EXERCISE DETAILS>
Rewrite the data in the stretch from the line containing "Camera spec: lens" through the line containing "0.255486, 0.952116, -1.450877]]", changing "distortion" to "warp" and keeping everything else the same. Leave the pictures out of your answer.

RECORDS TO PROCESS>
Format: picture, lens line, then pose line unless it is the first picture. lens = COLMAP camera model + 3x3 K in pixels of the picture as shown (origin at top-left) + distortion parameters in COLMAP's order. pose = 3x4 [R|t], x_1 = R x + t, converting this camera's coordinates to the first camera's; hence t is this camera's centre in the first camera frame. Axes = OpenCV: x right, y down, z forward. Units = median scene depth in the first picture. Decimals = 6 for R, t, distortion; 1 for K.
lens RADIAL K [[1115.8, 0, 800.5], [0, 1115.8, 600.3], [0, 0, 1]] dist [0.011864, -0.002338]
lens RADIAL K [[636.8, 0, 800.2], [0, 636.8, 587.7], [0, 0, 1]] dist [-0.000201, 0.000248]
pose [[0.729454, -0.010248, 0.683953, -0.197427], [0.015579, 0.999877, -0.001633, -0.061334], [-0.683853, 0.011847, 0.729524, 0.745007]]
==
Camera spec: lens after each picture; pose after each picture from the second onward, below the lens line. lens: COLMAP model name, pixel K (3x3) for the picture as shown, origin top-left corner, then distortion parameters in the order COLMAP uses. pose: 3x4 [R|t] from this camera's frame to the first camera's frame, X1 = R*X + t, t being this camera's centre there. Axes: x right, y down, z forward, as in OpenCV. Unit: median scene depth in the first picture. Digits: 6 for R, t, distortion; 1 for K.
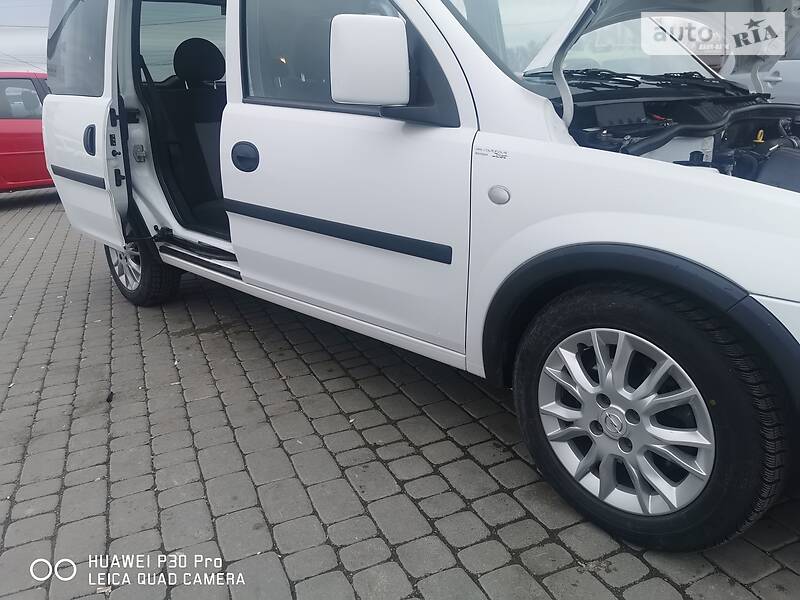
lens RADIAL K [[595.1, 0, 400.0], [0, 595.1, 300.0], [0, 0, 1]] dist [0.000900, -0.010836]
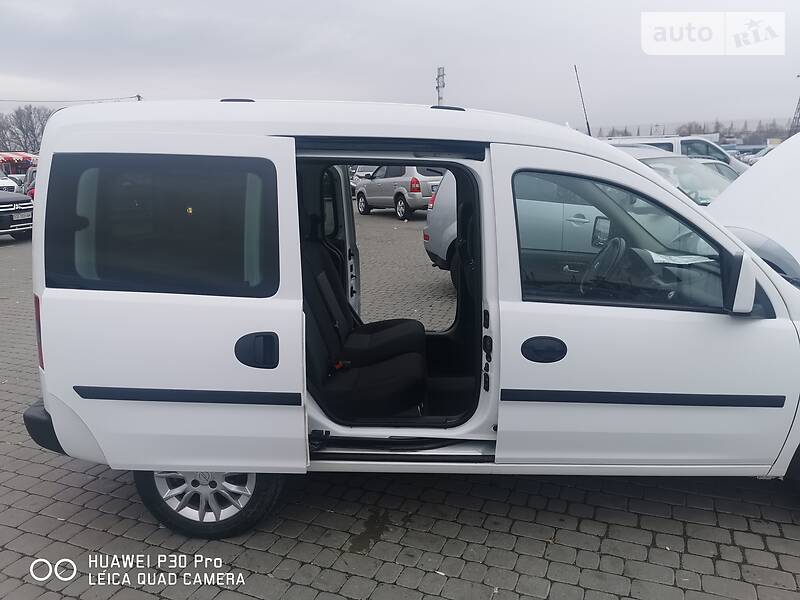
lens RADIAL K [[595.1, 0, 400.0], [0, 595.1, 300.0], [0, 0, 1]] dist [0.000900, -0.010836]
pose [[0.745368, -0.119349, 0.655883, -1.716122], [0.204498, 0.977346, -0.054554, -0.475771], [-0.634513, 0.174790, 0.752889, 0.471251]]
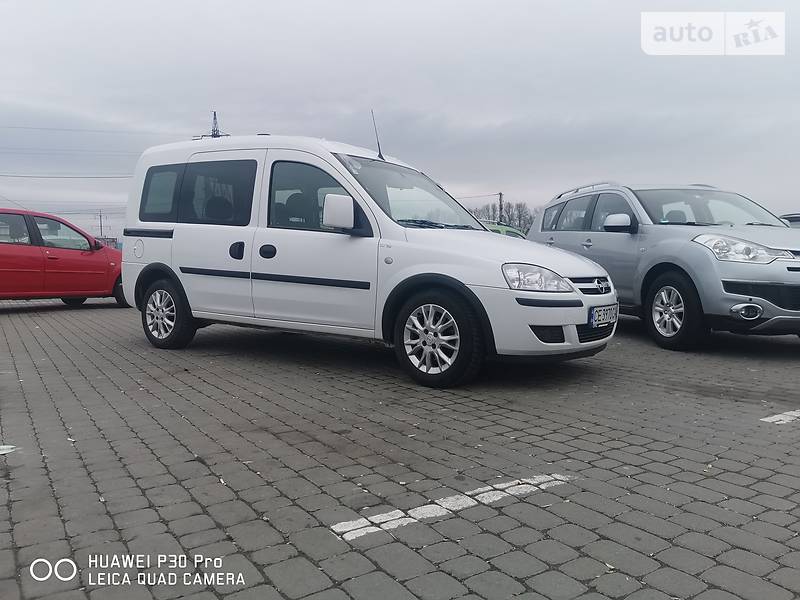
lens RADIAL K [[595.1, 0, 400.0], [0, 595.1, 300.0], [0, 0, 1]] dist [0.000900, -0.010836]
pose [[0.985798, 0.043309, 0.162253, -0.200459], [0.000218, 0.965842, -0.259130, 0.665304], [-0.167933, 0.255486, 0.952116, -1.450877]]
* * *
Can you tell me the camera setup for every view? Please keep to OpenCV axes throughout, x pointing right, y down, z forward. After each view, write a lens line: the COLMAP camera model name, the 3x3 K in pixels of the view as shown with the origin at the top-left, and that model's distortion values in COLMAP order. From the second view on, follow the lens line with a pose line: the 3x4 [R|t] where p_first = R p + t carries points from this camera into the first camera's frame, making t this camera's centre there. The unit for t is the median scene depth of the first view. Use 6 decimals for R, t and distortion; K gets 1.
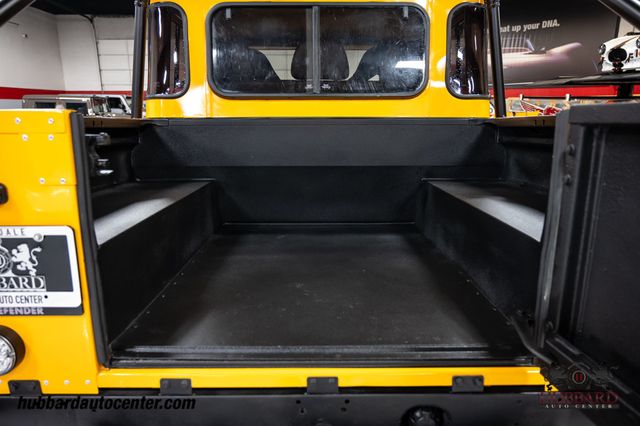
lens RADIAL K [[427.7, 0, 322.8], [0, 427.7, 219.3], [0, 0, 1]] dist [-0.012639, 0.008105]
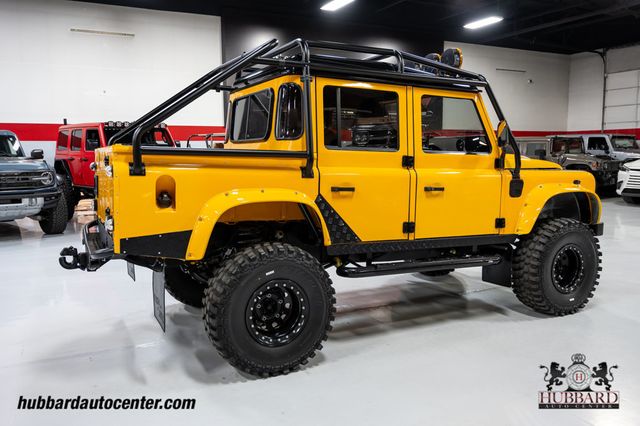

RESPONSE BOX>
Camera spec: lens after each picture; pose after each picture from the second onward, below the lens line. lens: COLMAP model name, pixel K (3x3) for the picture as shown, origin top-left corner, then warp parameters in the order COLMAP uses. pose: 3x4 [R|t] from this camera's frame to the first camera's frame, X1 = R*X + t, t being this camera's centre there. Axes: x right, y down, z forward, as in OpenCV. Unit: median scene depth in the first picture. Digits: 6 for R, t, warp; 1 for K.
lens RADIAL K [[595.1, 0, 400.0], [0, 595.1, 300.0], [0, 0, 1]] dist [0.000900, -0.010836]
lens RADIAL K [[595.1, 0, 400.0], [0, 595.1, 300.0], [0, 0, 1]] dist [0.000900, -0.010836]
pose [[0.745368, -0.119349, 0.655883, -1.716122], [0.204498, 0.977346, -0.054554, -0.475771], [-0.634513, 0.174790, 0.752889, 0.471251]]
lens RADIAL K [[595.1, 0, 400.0], [0, 595.1, 300.0], [0, 0, 1]] dist [0.000900, -0.010836]
pose [[0.985798, 0.043309, 0.162253, -0.200459], [0.000218, 0.965842, -0.259130, 0.665304], [-0.167933, 0.255486, 0.952116, -1.450877]]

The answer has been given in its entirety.